### Text provided
⟨
= G-value paradox =

Genetic paradox

The G-value paradox arises from the lack of correlation between the number of protein-coding genes among eukaryotes and their relative biological complexity. The microscopic nematode Caenorhabditis elegans, for example, is composed of only a thousand cells but has about the same number of genes as a human. Researchers suggest resolution of the paradox may lie in mechanisms such as alternative splicing and complex gene regulation that make the genes of humans and other complex eukaryotes relatively more productive.

==DNA and biological complexity==
The lack of correlation between the morphological complexity of eukaryotes and the amount of genetic information they carry has long puzzled researchers. The sheer amount of DNA in an organism, measured by the mass of DNA present in the nucleus or the number of constituent nucleotide pairs, varies by several orders of magnitude among eukaryotes and often is unrelated to an organism's size or developmental complexity. One amoeba has 200 times more DNA per cell than humans, and even insects and plants within the same genus can vary dramatically in their quantity of DNA. This C-value paradox troubled genome scientists for many years.

Eventually, researchers recognized that not all DNA contributes directly to the production of proteins and other biological functions. Susumu Ohno coined the phrase "junk DNA" to describe these nonfunctional swaths of DNA. They include introns, genetic sequences that are removed after transcription into mRNA and thus are not translated into proteins; transposable elements that are mobile fragments of DNA, most of which are nonfunctional in humans; and pseudogenes, nonfunctional DNA sequences that originated from functional genes. The share of the human genome that may be considered "junk" remains controversial. Estimates reach as low as 8% and as high as 80%, with one researcher arguing that there is a fixed ceiling of 15% imposed by the genome's genetic load. (Prokaryotes, which have little "junk" DNA by comparison, exhibit a fairly close relationship between genome size and biological functionality).

In any case, the assumption was that once the C-paradox was swept away and the focus shifted to the number of protein-coding genes, the anticipated correlation between genetic information and biological complexity in eukaryotes would emerge. Unfortunately, the G-value paradox simply picked up where the C-value paradox left off, because the discrepancy persisted when comparisons were narrowed to just protein-coding genes.
⟩
### Entries shown
⟨
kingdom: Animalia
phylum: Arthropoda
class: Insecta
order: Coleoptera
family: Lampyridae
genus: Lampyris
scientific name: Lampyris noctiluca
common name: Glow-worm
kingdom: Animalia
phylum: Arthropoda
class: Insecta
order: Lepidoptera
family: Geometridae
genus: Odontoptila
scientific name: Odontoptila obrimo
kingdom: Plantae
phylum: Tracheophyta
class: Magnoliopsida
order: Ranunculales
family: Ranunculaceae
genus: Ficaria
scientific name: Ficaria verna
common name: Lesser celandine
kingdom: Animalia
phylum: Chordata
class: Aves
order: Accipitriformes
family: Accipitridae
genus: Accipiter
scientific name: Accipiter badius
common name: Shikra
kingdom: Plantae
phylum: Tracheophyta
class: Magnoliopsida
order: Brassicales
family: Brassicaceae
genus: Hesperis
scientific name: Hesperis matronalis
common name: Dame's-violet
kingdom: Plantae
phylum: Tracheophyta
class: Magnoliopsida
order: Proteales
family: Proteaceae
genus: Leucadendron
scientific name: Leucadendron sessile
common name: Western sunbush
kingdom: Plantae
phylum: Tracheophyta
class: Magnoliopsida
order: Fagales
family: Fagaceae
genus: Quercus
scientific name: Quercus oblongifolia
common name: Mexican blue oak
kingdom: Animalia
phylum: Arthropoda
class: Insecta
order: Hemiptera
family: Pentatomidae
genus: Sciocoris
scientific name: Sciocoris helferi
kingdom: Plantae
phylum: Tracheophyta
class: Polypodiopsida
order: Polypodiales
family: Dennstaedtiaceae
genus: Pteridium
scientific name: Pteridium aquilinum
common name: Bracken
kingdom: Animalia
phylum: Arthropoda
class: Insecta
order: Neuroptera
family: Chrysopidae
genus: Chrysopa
⟩
### Your instructions
Copy out everything in the G-value paradox text from "In any case, the" down to "just protein-coding genes.", changing "biological complexity" to "organismal complexity".

### Response to the task
In any case, the assumption was that once the C-paradox was swept away and the focus shifted to the number of protein-coding genes, the anticipated correlation between genetic information and organismal complexity in eukaryotes would emerge. Unfortunately, the G-value paradox simply picked up where the C-value paradox left off, because the discrepancy persisted when comparisons were narrowed to just protein-coding genes.